Do you live in East Sheen? Have you got a garden, however small? Join the Barnes Hedgehog Superhighway and help extend the territory of these lovely little mammals in our area.
The Barnes Hedgehog Superhighway is the brainchild of Barnes resident Michel Birkenwald. His ambition is to build the largest hedgehog superhighway in the country enabling Barnes’ healthy population of hedgehogs to move freely in search of food and shelter. The move to securing home with fences and walls makes life very hard for hedgehogs so the little holes that are provided by Barnes Hedgehogs can make a massive difference to their survival rates.
Barnes Town Centre Manager Emma Robinson has teamed up with Barnes Hedgehogs to help them spread the word about the Barnes Hedgehog Superhighway as part of the Town Team’s destination management project. Together Emma and Michel have organised a hedgehog awareness-raising art exhibition and are planning other joint-projects.

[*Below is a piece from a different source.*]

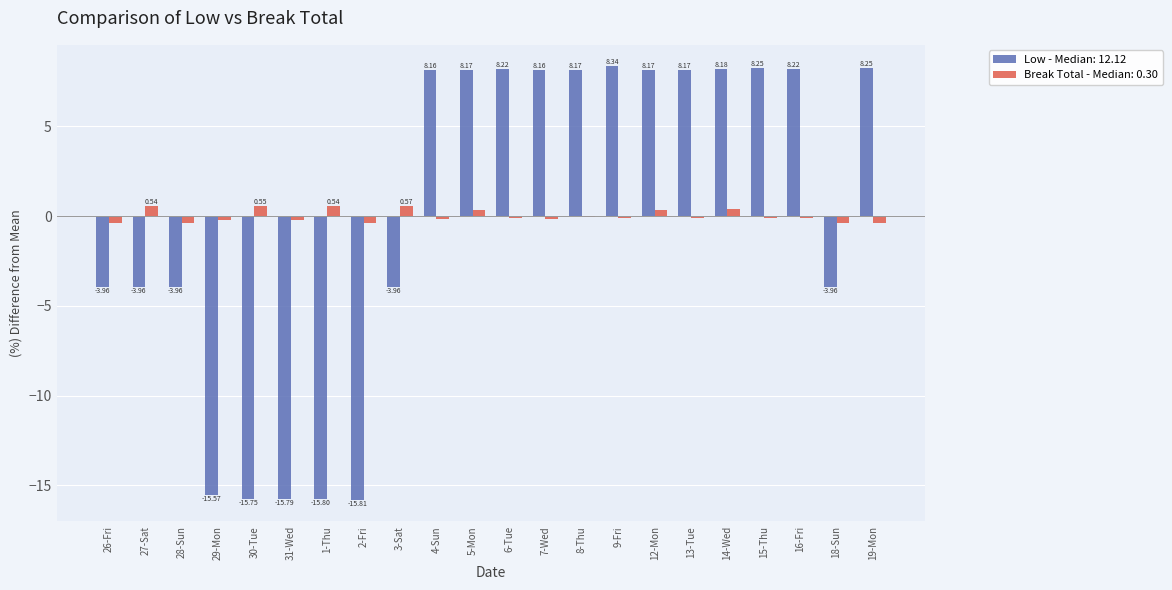

What is the total value across all series at 29-Mon?

-15.8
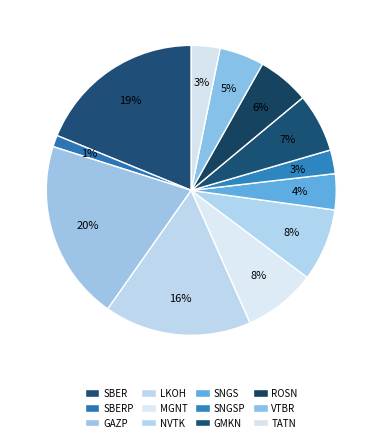

How many segments does this pie chart have?

12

We are now helping Barnes Hedgehogs in extending the Superhighway to East Sheen. If you want to be part of the Hedgehog Superhighway contact Michel at email@example.com. He provides a hole cutting service for free but will ask for a donation to his project: £10 per garden to finance the equipment and the highway plaques. He can cut holes in timber fences and brick walls.
Once you’ve joined the Superhighway, make sure your garden is hedgehog-safe. If you have a pond, place a small ramp in it, avoid using slug- and insect killing chemicals, and create a wild corner of your garden where hedgehogs can hide away. You can put out food and water for them, or even build a little house.
The Barnes Hedgehogs campaign also provides an emergency rescue service. If you find a wounded hedgehog you can take it to Medivet on Church Road in Barnes and it will be transported to Tiggywinkles Wildlife Hospital in Aylesbury.
Michel’s campaign has helped to put Barnes on the conservation map and his work has been featured on TV including BBC Countryfile Diaries and Sky TV. In 2018 he received a he Local Conservation award from IFAW.